Python Audio Fingerprinter
A desktop application that identifies songs from audio snippets. Built from first principles using Python and Tkinter, featuring a custom flat-file database engine.
The Problem
For my major A-Level Computer Science project, I wanted to challenge myself to build something that felt like "magic." I was fascinated by how Shazam could match audio so quickly.
The catch? This was my very first program written in Python.
I didn't just want to build a standard CRUD app; I wanted to use this opportunity to teach myself the language by tackling a complex Digital Signal Processing (DSP) problem from first principles, without relying on pre-made APIs.
The Goal
My goal was to build a standalone desktop application that could:
- Analyze Audio: Take a raw audio file (WAV/MP3) and visualize its frequencies.
- Fingerprint: Convert that audio into a unique "hash" that persists even if the audio is distorted.
- Match: Search a database to find the song title and artist.
The Solution
Technical Decisions
I chose Python for its strong mathematical libraries (NumPy) and Tkinter for the GUI, as this allowed me to keep the application self-contained and runnable on any desktop without a complex web server setup.
The "Database" Challenge: To demonstrate a deep understanding of data structures, I opted not to use a pre-made SQL database. Instead, I architected a custom flat-file database system.
- I designed a schema using structured text files to store song metadata and fingerprint hashes.
- I wrote my own parser to efficiently read, write, and index these files, essentially building a mini-database engine from scratch.
Algorithms & Challenges
The core challenge was translating raw sound waves into something searchable.

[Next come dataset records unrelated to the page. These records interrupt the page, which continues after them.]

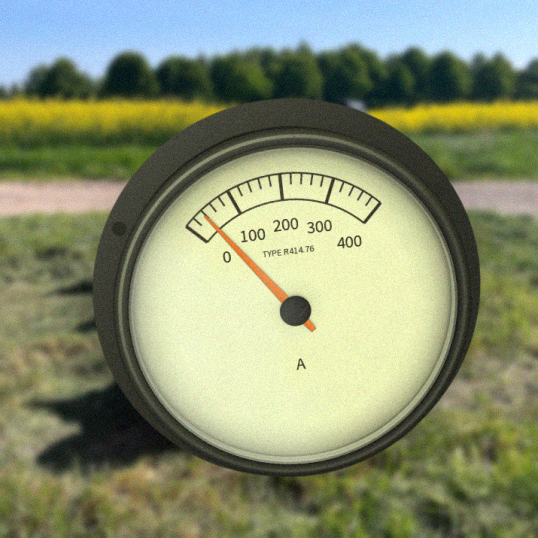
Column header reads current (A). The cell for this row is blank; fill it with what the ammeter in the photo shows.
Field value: 40 A
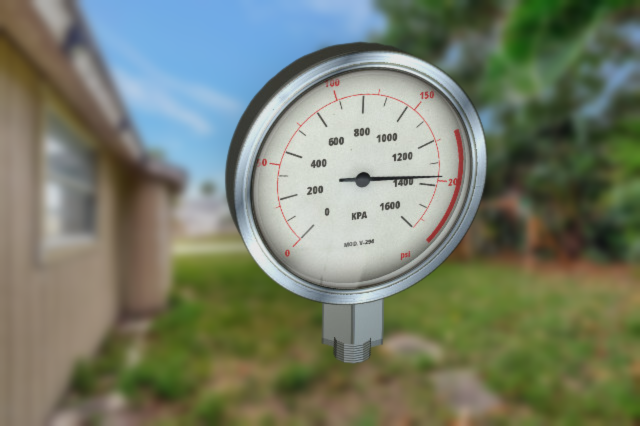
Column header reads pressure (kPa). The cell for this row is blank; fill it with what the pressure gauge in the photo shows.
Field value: 1350 kPa
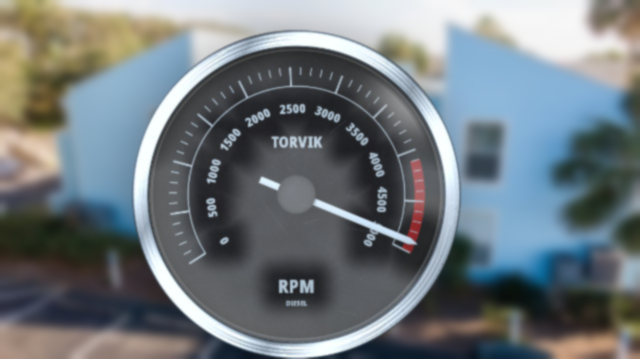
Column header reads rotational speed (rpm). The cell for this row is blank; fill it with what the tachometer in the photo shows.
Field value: 4900 rpm
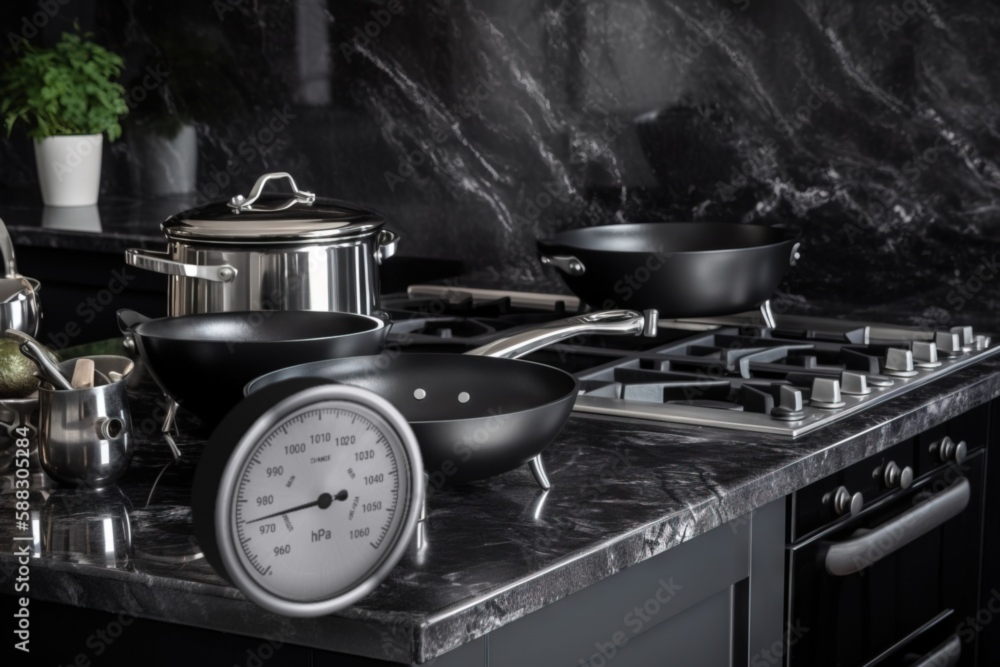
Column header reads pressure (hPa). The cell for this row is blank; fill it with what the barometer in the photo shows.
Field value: 975 hPa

- Spectrogram Generation: I used hand-coded Fast Fourier Transforms (FFT) to break the audio waves down into their component frequencies over time.
- Peak Finding: A raw spectrogram is too noisy. I implemented a "Constellation Map" algorithm that iterates over the spectrogram grid and identifies "peak" intensities—the loudest notes that survive noise.
- Combinatorial Hashing: I created unique hashes by pairing these peaks together (anchor points) and calculating the time difference between them. This ensured that even if the recording was sped up or slowed down slightly, the relative distance between peaks remained constant.
The Result
The final project was a fully functional GUI application. Users could upload a song, view the real-time spectrogram generation, and receive an accurate match from the library.
Lessons Learned
This project was a "trial by fire" as it was my first Python codebase. I had to learn the syntax, the standard library, and concepts like Fast Fourier Transforms (FFT) simultaneously.
It taught me how to read technical whitepapers and translate mathematical concepts into code—a skill that has stuck with me far longer than the specific Python syntax I learned at the time. It also gave me a foundational respect for database management systems by forcing me to handle file locks, parsing errors, and data retrieval manually in my custom text-file database.